このサイン&トレードの主役は、なんと言ってもトンプソンだ。2011年のドラフト1巡目11位でウォリアーズから指名されてNBA入りしたピュアシューターは、ルーキーシーズンの途中から先発に定着。ステフィン・カリーの相棒として10年以上に渡ってプレーし、ウォリアーズはカリー、トンプソンの“スプラッシュ・ブラザーズ”とドレイモンド・グリーンのビッグ3を中心とした布陣で2015、17、18、22年とNBAチャンピオンまで上りつめた。

『ESPN Stats & Info』によると、カリー、トンプソン、グリーンのビッグ3はレギュラーシーズン420勝、プレーオフ98勝の計518勝をマーク。新陳代謝の激しい現代NBAで素晴らしい実績を残した。

ウォリアーズはカリーとトンプソンがオフボールで動き回り、グリーンらチームメイトが彼らにパスを捌いてオープンの3ポイントを決めるというパッシングゲームを展開してきたが、トンプソンの移籍でチームのひとつの時代が終焉を迎えた。
キャリア13年目の昨季、トンプソンは77試合の出場で平均17.9点、3.3リバウンド、2.3アシストに3ポイント成功率38.7%(平均3.5本成功)を記録したものの、シーズン途中にはシックスマン起用、さらに試合終盤に出番が与えられないこともあった。

トンプソン退団に伴い、将来ウォリアーズは背番号11を永久欠番にすることを表明。在籍時に優勝4度に加え、オールスターに5度、オールNBAチームに2度、オールディフェンシブチームにも1度選ばれ、レギュラーシーズン通算3ポイント成功2481本はNBA歴代6位、プレーオフでは同2位の501本を沈めてきたのだから、欠番入りにふさわしい選手と言える。
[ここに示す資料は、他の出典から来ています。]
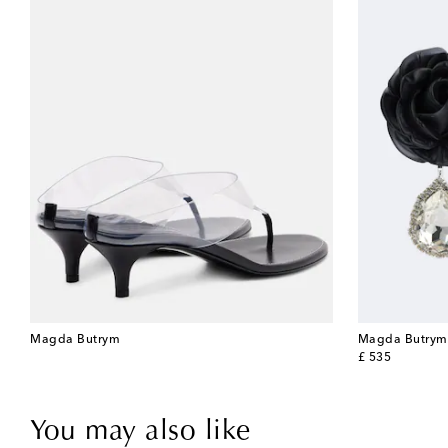
Magda Butrym
Magda Butrym
original price
£ 535
You may also like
トンプソンにはレブロン・ジェームズの勧誘もあり、父マイカルが所属した故郷の球団ロサンゼルス・レイカーズ行きの噂もあった。『TNT』のクリス・ヘインズ記者によると、レイカーズはトンプソンに年平均2000万ドル(約32億2000万円)をオファーし、ディアンジェロ・ラッセルを差し出すサイン&トレードを持ちかけたが、ウォリアーズ側は首を縦に振らなかったという。
『ESPN』は、トンプソンがカリフォルニア州よりもテキサス州の方が財政面でメリットがあること、そしてマブズが昨季NBAファイナルまで勝ち上がったことが、決断に大きく影響したとリポートしている。

相次ぐケガにより、オールディフェンシブチームに選ばれていた頃と比較するとディフェンス力が落ちていることは否定できないが、爆発力も兼備したリーグ有数のシューターがいることで、相手チームへ与えるプレッシャーは相当なものとなる。

2人で平均60点近くを稼ぎ出すルカ・ドンチッチ、カイリー・アービングの超強力ガードコンビに、トンプソンを加えた今季のマブズのオフェンスはますます厄介になるはずだ。
なお、マブズは今夏にトンプソン以外にもデトロイト・ピストンズからウイングのクエンティン・グライムズ、FA戦線で3&Dのナジ・マーシャルを獲得している。

新天地マブズで、トンプソンはもう一花咲かせて自身5度目のリーグ制覇を果たせるのか。34歳のベテランが下した決断が功を奏するのか注目していきたい。